------ EXTRAIT DU DOCUMENT ------

Les cas présumés du Rwanda semblent être liés à d’autres cas dans lesquels NSO a infiltré des comptes WhatsApp de journalistes, de militants des droits de l’homme, de dissidents politiques, d’éminentes femmes dirigeantes et d’autres membres de la société civile dans jusqu’à 20 pays, ce qui a incité Facebook (propriétaire de WhatsApp ) à poursuivre NSO en octobre 2019. Le procès intenté par Facebook devant la Cour fédérale des États-Unis accuse le fabricant de logiciels espions d’avoir piraté les comptes WhatsApp de 1 400 utilisateurs dans le monde. Bien que l’on ne dispose que de peu de détails sur l’identité exacte des personnes touchées, 174 personnes sont des avocats, des journalistes, des défenseurs des droits de l’homme et des chefs religieux.
Selon le Financial Times, six des personnes ciblées au Rwanda, ont été interviewées et ont confirmé avoir été alertées par WhatsApp sur la possible surveillance par NSO de leurs communications. Il s’agit notamment d’un journaliste vivant en exil en Ouganda qui avait adressé une demande au gouvernement ougandais “d’aider à protéger les Rwandais du pays contre les assassinats”, des personnalités de l’opposition vivant en Afrique du Sud et en Grande Bretagne membres du Rwanda National Congress (RNC), un groupe d’opposition en exil; d’un officier de l’armée qui a fui le Rwanda en 2008 et a témoigné contre des membres du gouvernement rwandais devant un tribunal français en 2017, et d’un membre belge du parti d’opposition FDU-Inkingi.

------ DONNÉES ENREGISTRÉES ------

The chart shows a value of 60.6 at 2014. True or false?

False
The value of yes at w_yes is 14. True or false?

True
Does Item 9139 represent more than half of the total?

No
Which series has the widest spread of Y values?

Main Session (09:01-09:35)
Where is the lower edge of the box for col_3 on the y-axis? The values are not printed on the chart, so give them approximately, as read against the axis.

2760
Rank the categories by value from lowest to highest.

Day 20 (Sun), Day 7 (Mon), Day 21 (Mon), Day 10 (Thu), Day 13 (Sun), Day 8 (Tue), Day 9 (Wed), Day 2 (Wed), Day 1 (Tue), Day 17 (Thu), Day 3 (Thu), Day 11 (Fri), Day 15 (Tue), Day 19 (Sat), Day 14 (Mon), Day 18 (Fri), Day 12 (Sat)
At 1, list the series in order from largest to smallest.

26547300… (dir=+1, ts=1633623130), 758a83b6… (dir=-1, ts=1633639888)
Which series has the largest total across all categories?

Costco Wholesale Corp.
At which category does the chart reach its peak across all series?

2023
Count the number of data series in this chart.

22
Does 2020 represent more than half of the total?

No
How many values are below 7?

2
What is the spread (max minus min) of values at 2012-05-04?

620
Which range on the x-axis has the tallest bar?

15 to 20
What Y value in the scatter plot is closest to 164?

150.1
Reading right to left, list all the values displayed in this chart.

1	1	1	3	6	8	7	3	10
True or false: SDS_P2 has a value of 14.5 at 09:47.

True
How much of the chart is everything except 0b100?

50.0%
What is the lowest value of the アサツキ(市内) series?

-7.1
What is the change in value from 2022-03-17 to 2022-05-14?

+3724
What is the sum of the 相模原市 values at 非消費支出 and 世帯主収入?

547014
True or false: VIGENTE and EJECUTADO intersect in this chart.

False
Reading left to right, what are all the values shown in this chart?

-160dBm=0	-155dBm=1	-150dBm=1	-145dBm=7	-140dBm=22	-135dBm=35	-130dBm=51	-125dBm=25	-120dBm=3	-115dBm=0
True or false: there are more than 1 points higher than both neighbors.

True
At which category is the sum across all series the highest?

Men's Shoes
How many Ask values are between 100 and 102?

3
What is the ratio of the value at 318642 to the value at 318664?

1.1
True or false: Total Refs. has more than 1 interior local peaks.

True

------

◆ **CONSIGNE 1**
Recopiez tel quel le passage de l'extrait sur NSO au Rwanda qui va de « Les cas présumés » jusqu'à « des chefs religieux. ».
◆ **CONSIGNE 2**
D'après l'extrait sur NSO au Rwanda, les affirmations suivantes sont-elles vraies ? Pour chacune, répondez par oui ou non et citez mot pour mot les mots de l'extrait qui tranchent.
(a) Facebook a poursuivi NSO en octobre 2019.
(b) Le procès accuse NSO d'avoir piraté les comptes WhatsApp de 174 utilisateurs dans le monde.
(c) Selon le Financial Times, dix des personnes ciblées au Rwanda ont été interviewées.
Servez-vous seulement de l'extrait pour répondre.

◆ **RÉPONSE FINALE 1**
Les cas présumés du Rwanda semblent être liés à d’autres cas dans lesquels NSO a infiltré des comptes WhatsApp de journalistes, de militants des droits de l’homme, de dissidents politiques, d’éminentes femmes dirigeantes et d’autres membres de la société civile dans jusqu’à 20 pays, ce qui a incité Facebook (propriétaire de WhatsApp ) à poursuivre NSO en octobre 2019. Le procès intenté par Facebook devant la Cour fédérale des États-Unis accuse le fabricant de logiciels espions d’avoir piraté les comptes WhatsApp de 1 400 utilisateurs dans le monde. Bien que l’on ne dispose que de peu de détails sur l’identité exacte des personnes touchées, 174 personnes sont des avocats, des journalistes, des défenseurs des droits de l’homme et des chefs religieux.

◆ **RÉPONSE FINALE 2**
(a) Oui : « ce qui a incité Facebook (propriétaire de WhatsApp ) à poursuivre NSO en octobre 2019 ».
(b) Non : « d’avoir piraté les comptes WhatsApp de 1 400 utilisateurs dans le monde ».
(c) Non : « six des personnes ciblées au Rwanda, ont été interviewées ».